Mit allem rechnen
von Gastbeitrag
Mit allem rechnen
von Gastbeitrag
Ungeduldig war ich, das gebe ich zu. Zu einer ungelösten Frage brauchte ich sehr schnell eine Entscheidung. Ohne seine Zustimmung kam ich nicht weiter bei dem, was ich da gerade bearbeitete. Telefonisch erreichte ich ihn nicht und sprach ihm auf die Mailbox, zähneknirschend, und ich machte es dringend und drückte ein wenig auf die Tränendrüse.
Seinen Rückruf abwarten? Dazu war ich tatsächlich zu ungeduldig. Zwei Stunden später versuchte ich es noch einmal. Das kennt man: Die gleiche Taktik wie vor einem Aufzug, wenn man immer und immer wieder auf den Knopf drückt, so, als käme er dadurch schneller.
Doch siehe da, ich erreichte ihn tatsächlich am anderen Ende, er war gerade nach einem Termin wieder ansprechbar. Was ein Glück.
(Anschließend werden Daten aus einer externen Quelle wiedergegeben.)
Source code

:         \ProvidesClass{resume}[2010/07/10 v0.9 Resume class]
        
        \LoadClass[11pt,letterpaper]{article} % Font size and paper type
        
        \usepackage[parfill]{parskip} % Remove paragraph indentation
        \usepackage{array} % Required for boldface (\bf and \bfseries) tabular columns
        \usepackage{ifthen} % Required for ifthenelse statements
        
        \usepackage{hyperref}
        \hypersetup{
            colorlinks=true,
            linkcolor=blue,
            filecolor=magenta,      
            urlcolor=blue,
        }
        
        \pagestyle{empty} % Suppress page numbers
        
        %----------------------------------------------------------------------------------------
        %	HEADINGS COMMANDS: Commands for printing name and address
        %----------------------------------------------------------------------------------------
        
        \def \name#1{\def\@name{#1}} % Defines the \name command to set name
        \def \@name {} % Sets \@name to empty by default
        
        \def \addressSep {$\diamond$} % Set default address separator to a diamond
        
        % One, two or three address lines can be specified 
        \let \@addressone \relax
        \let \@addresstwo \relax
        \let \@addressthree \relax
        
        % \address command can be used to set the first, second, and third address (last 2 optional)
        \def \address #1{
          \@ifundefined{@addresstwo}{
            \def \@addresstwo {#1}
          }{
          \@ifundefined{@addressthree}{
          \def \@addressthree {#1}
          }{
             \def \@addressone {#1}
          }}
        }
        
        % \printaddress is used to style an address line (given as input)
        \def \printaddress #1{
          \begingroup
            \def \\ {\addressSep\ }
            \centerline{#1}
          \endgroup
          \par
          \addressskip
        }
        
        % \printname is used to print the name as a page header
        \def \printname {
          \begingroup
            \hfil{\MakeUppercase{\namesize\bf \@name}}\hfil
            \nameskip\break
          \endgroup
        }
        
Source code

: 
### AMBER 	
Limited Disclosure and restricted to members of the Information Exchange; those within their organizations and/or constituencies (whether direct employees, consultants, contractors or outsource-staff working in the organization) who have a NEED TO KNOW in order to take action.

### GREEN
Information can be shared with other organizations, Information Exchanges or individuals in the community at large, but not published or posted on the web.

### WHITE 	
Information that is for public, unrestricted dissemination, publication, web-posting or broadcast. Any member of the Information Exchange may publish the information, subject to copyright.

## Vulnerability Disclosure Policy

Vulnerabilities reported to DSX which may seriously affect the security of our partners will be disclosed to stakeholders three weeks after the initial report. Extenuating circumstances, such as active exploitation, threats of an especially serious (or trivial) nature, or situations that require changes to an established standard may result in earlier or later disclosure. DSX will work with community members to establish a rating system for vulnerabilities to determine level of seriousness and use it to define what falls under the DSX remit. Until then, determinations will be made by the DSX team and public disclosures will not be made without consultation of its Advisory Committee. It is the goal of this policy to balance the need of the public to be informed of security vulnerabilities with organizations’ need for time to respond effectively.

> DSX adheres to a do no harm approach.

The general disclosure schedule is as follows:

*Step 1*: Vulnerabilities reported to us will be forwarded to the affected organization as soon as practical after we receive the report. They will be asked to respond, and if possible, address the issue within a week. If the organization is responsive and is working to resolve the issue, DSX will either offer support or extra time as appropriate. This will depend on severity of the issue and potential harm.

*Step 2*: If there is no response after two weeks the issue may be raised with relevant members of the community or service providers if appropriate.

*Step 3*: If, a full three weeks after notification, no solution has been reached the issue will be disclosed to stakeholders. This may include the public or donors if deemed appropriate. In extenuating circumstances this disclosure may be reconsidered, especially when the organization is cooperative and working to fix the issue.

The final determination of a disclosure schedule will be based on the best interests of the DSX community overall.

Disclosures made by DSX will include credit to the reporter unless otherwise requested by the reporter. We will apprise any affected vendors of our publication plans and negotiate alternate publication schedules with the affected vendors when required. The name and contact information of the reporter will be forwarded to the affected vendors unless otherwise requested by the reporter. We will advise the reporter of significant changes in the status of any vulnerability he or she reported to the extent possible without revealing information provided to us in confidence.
Wir konnten besprechen, was zu klären war, das löste meinen Knoten am Arbeitsplatz.
Wir wechselten natürlich auch noch einige persönliche Worte, denn wir hatten uns länger nicht gehört. Es war ein fröhliches und freundliches Gespräch, ihm ging es gut und mir auch.
Zehn Minuten später klingelte mein Telefon. Er war dran. „Du hast mich angerufen. Hier bin ich.“ Ich war perplex: „Ja, wir haben doch eben schon miteinander telefoniert.“ – „Richtig“, antwortete er. „Aber du hattest mir auf meine Mailbox gesprochen.“ Das überraschte mich. „Jaja“, stammelte ich. „Wir hatten ja doch alles besprochen.“ Er vergewisserte sich: „Aha. Dann hat sich das also erledigt?“ Ich bestätigte das und wir verabschiedeten uns am Telefon, nun schon zum zweiten Mal an diesem Tag, kurz hintereinander.
Erst nach einer Weile wurde mir klar, was das bedeutete: Er hatte mit mir gesprochen, mich zwar in meinem Anliegen dringend, aber doch sonst tiefenentspannt erlebt. Als er seine Mailbox abhörte, muss er meine Dringlichkeit und meinen inneren Druck gehört haben. Er hat dann nicht mehr die Uhrzeiten verglichen. Das heißt, er konnte sich vorstellen, dass sich innerhalb der zehn Minuten, die zwischen unseren Telefonaten lag, irgendetwas bei mir komplett verändert hätte.
Dass zehn Minuten reichen, um nach einem fröhlichen und freundlichen Gespräch nach einem Häufchen Elend zu klingen, das dringend einen Rückruf notwendig macht.
Und ich fragte mich: Wäre das so bei mir, dass auch ich damit rechne? Dass ich spontan umdenken kann und mir bewusst mache: Ja, manchmal reichen genau die zehn Minuten? Würde ich mit allem rechnen und wäre neu und anders für die anderen da?